Entries shown START

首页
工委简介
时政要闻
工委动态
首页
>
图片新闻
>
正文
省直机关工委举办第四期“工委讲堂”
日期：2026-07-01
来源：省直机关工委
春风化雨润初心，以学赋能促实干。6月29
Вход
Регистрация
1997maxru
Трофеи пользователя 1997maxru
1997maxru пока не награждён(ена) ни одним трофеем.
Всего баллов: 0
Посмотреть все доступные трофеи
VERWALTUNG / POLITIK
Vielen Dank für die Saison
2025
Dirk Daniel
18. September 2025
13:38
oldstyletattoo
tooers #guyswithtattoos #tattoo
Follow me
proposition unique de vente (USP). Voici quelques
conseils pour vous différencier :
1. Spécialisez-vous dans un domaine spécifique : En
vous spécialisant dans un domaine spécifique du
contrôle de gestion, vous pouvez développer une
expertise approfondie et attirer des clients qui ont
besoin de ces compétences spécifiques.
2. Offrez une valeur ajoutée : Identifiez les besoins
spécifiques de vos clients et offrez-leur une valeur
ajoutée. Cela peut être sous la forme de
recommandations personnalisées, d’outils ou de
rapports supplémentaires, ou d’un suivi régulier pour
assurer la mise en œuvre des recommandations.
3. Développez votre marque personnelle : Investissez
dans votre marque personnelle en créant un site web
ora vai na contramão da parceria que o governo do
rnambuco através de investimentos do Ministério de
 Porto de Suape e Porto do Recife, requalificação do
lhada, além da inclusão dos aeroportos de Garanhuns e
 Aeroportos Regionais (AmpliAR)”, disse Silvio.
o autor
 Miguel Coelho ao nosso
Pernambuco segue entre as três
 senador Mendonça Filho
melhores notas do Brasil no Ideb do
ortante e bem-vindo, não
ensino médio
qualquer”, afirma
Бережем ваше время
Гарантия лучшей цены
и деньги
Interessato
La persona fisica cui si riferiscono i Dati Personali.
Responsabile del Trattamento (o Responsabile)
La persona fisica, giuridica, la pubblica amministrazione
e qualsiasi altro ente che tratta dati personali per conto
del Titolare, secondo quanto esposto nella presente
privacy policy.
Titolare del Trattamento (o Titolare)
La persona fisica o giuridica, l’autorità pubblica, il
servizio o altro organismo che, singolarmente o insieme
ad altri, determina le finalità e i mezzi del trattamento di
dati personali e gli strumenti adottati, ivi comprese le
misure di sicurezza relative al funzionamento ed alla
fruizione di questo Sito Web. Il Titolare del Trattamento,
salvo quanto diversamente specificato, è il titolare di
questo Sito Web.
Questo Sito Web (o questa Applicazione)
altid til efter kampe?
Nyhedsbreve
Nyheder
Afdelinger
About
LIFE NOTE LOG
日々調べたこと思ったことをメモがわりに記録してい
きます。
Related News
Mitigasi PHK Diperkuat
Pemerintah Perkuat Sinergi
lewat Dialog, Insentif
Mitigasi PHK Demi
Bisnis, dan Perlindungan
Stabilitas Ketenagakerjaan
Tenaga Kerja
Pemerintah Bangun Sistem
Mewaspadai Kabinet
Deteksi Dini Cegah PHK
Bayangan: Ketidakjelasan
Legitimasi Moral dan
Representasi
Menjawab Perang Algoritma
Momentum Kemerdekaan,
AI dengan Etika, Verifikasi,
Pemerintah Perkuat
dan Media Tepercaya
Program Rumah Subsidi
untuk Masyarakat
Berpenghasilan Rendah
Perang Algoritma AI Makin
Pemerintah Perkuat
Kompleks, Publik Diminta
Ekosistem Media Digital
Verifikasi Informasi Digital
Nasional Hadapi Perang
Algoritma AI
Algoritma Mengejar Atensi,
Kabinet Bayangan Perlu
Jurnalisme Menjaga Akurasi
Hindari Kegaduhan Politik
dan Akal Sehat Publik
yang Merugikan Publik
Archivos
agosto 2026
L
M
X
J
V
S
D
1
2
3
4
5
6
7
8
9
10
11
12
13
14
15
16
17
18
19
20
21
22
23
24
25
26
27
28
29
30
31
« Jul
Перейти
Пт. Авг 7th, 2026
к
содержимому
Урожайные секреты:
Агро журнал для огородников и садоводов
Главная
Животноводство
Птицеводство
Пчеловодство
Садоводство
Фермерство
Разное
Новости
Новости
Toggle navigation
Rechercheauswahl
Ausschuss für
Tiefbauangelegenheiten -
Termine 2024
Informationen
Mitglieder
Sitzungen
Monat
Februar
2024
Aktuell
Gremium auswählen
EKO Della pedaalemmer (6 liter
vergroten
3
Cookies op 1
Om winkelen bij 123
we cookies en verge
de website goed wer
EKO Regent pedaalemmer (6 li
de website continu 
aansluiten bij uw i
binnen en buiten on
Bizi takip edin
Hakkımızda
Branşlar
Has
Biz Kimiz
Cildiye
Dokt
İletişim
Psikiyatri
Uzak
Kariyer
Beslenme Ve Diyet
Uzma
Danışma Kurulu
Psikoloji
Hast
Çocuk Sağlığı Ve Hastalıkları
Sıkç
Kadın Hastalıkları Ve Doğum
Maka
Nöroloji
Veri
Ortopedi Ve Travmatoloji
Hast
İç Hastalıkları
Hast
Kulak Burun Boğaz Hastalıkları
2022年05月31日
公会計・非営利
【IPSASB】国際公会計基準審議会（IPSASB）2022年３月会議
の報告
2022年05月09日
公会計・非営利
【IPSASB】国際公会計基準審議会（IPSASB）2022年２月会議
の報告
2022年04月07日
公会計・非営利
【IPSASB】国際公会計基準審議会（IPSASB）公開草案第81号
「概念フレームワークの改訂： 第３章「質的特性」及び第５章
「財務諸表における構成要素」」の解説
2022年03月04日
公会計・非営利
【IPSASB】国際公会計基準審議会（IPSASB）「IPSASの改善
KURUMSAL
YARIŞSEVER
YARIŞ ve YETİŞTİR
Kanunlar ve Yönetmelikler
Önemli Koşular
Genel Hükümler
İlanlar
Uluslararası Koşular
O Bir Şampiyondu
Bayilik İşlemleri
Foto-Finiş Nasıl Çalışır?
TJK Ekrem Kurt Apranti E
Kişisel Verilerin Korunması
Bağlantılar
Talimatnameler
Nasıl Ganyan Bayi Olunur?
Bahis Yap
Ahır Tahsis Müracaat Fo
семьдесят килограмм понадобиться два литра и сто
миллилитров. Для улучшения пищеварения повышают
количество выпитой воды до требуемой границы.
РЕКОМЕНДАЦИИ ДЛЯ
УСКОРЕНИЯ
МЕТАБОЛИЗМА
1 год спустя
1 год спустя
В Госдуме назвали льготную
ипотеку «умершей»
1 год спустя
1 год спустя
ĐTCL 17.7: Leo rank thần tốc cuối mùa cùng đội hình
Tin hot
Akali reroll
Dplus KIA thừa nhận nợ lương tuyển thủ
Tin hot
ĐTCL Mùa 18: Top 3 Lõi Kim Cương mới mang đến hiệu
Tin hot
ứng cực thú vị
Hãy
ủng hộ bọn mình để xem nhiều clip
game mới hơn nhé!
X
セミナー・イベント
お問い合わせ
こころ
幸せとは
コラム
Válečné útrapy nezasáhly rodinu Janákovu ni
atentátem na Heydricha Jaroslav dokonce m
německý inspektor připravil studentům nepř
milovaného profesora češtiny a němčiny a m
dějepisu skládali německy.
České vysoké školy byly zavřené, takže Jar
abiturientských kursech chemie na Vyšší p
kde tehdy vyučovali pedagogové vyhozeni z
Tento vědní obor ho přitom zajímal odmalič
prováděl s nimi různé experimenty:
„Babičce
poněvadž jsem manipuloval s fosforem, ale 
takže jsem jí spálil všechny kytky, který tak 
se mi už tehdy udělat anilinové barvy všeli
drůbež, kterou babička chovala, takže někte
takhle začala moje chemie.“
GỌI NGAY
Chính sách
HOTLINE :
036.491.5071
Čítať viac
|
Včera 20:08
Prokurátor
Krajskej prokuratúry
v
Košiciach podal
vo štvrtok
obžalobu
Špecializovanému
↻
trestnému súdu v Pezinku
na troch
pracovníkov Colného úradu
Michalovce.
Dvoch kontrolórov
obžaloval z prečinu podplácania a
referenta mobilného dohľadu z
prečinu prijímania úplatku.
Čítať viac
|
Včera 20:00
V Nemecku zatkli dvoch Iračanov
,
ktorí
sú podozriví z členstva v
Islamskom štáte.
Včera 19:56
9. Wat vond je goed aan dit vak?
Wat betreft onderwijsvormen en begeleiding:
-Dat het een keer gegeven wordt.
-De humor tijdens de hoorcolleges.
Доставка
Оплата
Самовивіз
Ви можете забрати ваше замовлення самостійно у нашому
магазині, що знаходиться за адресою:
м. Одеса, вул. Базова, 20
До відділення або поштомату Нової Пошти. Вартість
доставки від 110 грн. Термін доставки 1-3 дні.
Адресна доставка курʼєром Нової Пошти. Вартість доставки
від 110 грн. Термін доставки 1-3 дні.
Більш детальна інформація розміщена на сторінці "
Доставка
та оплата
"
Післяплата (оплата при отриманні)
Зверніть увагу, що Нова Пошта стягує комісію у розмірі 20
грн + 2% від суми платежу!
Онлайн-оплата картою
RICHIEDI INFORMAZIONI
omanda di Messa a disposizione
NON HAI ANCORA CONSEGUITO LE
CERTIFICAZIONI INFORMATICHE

Entries shown END

• [Work instruction]: Locate every line in the items above that contains the string "chemie" and copy each of those lines. Case counts.

• [Answer area]:
abiturientských kursech chemie na Vyšší p
takhle začala moje chemie.“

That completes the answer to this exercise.